■ ACTIVITY:
Print every record exactly, but leave out the pictures.

■ DATA FOR THIS EXERCISE:

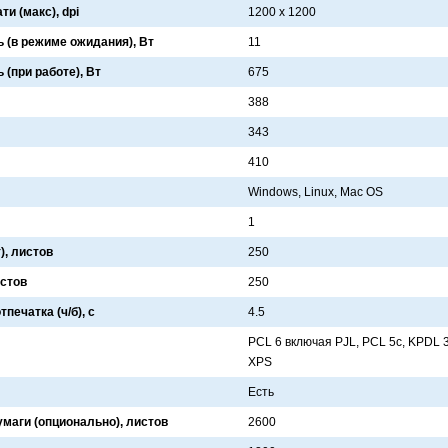
и (макс), dpi
1200 x 1200
(в режиме ожидания), Вт
11
(при работе), Вт
675
388
343
410
Windows, Linux, Mac OS
1
), листов
250
истов
250
печатка (ч/б), с
4.5
PCL 6 включaя PJL, PCL 5c, KPDL 3
XPS
Есть
умаги (опционально), листов
2600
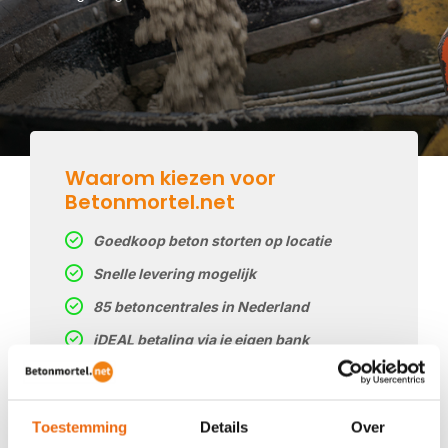
Waarom kiezen voor
Betonmortel.net
Goedkoop beton storten op locatie
Snelle levering mogelijk
85 betoncentrales in Nederland
iDEAL betaling via je eigen bank
Prijs op basis van uw postcode
Regelmatig nieuwe prijzen
Toestemming
Details
Over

■ EXERCISE ANSWER:
и (макс), dpi
1200 x 1200
(в режиме ожидания), Вт
11
(при работе), Вт
675
388
343
410
Windows, Linux, Mac OS
1
), листов
250
истов
250
печатка (ч/б), с
4.5
PCL 6 включaя PJL, PCL 5c, KPDL 3
XPS
Есть
умаги (опционально), листов
2600
Waarom kiezen voor
Betonmortel.net
Goedkoop beton storten op locatie
Snelle levering mogelijk
85 betoncentrales in Nederland
iDEAL betaling via je eigen bank
Prijs op basis van uw postcode
Regelmatig nieuwe prijzen
Toestemming
Details
Over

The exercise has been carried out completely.